Quel est notre équipement physiologique ? Nous sommes (notamment) des amas de cellules qui vivent en communauté. Ces cellules communiquent par des ions, du glucose, divers médiateurs chimiques. Et c’est ainsi que le sel prend une importance vitale : les cellules comportent des canaux qui transportent ses deux constituants, les ions sodium et chlorure. D’où l’importance du sel en cuisine. Les cuisiniers la connaissent, mais pourrions-nous en jouer différemment ? Plusieurs pistes s’ouvrent, mon cher Pierre.

 

Le sel glace

 

1. Je te propose de faire, par exemple, du « sel glace » : tu broies du sel, au mortier et pilon, afin d’obtenir une poudre de sel diaphane, analogue au sucre glace. Une neige délicate à disperser sur les mets, surtout en cette période de Noël.
2. Je te propose aussi de considérer que le sel, soluble dans l’eau, ne l’est pas dans les corps gras. D’où l’idée d’enrober des cristaux de sels dans de la graisse (beurre de cacao, huile, beurre sec, foie gras, fromage…) afin de disperser des « étoiles de sel », qui croqueront sous la dent, mais, surtout, se révéleront telles des étoiles de saveur salée, à la dégustation (l’idée peut se généraliser au sucre, et à tous ces corps solubles dans l’eau et insolubles dans les graisses)

 

Observons maintenant notre environnement animal. Nous connaissons l’importance du glucose, sucre qui sert de carburant aux cellules de notre organisme… et dont nous apprécions dès la naissance la saveur douce.
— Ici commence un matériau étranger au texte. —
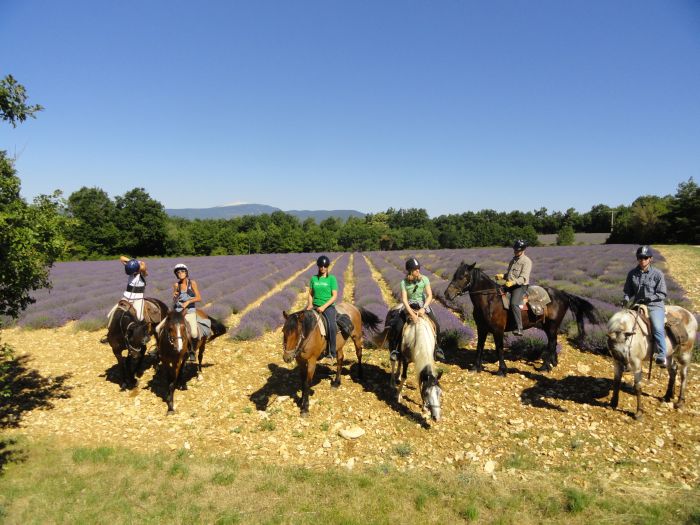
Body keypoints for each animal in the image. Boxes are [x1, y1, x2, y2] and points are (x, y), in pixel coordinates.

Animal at [442, 260, 600, 372]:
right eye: (454, 275)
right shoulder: (482, 329)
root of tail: (562, 293)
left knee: (552, 343)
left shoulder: (498, 330)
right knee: (553, 343)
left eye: (463, 277)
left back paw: (544, 367)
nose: (447, 294)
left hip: (552, 326)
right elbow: (479, 346)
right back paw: (552, 363)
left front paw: (502, 370)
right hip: (547, 326)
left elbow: (499, 348)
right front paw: (476, 367)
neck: (489, 300)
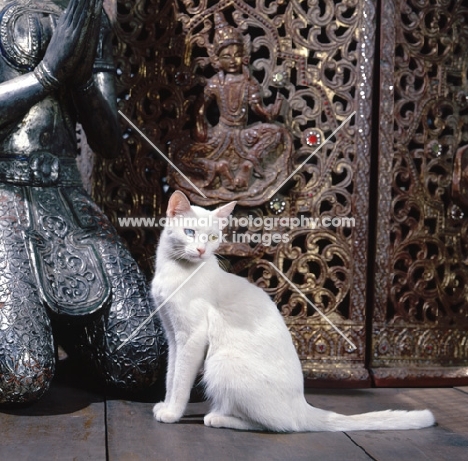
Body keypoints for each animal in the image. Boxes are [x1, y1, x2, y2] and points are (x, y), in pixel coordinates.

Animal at [152, 190, 434, 432]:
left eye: (211, 238)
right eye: (189, 232)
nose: (201, 250)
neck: (174, 271)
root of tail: (302, 405)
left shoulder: (192, 337)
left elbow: (181, 381)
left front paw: (172, 414)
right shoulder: (173, 337)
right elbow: (170, 376)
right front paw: (164, 405)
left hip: (220, 363)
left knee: (278, 425)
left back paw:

Tu peux en jouer !

 

Le pouvoir envoûtant de la vanille et des graisses

 

Une molécule dont l’attrait est plus étonnant est la vanilline, molécule essentielle de la vanille. Pourquoi semble-t-elle si généralement appréciée ? Peut-être parce que nous y sommes largement exposés. Par exemple, cette vanilline se forme à l’issue des réactions entre l’éthanol (l’alcool des eaux-de-vie) et la lignine du bois qui compose les tonneaux. D’ailleurs, l’un des produits intermédiaires de ces réactions est l’aldéhyde cinnamique … qu l’on trouve dans la cannelle. Autrement dit, vanille et cannelle seraient appréciés parce qu’ils sont omniprésents. Reconnus de façon non pas innée, mais précocement acquise, ils seraient appréciés en concentration perceptible. Je suppose que tu n’auras pas de difficultés à les utiliser… à des doses subliminales.

 

Les graisses, enfin, semblent du même type : pourquoi les aimons-nous tant ? La science ne proposait naguère qu’une hypothèse : ces graisses sont de l’énergie que l’organisme récupère. L’organisme, qui semblait ne pas les percevoir (elles n’ont pas d’odeur et les papilles langue n’ont pas de récepteur pour les détecter), les aurait appréciées par un phénomène de conditionnement. L’hypothèse semble tomber, aujourd’hui : on sait maintenant que les graisses sont décomposées dans l’organisme, et que les fragments formés circulent dans le sang, et agissent telles des hormones. Il y a plus qu’un conditionnement.

 

Finalement, une idée apparaît : l’artiste culinaire n’obtiendrait-il pas un sens « inné », en réunissant dans un même plat des graisses, de la vanille, de la cannelle, du glucose et du sel ?

 

Hervé This


Mon cher Hervé,

 

J’ai aimé manger lorsque j’ai commencé à comprendre que cuisiner me procurait un sentiment de plénitude et non de frustration. Et maintenant, notre collaboration m’aide à mettre du sens dans ce que j’imagine.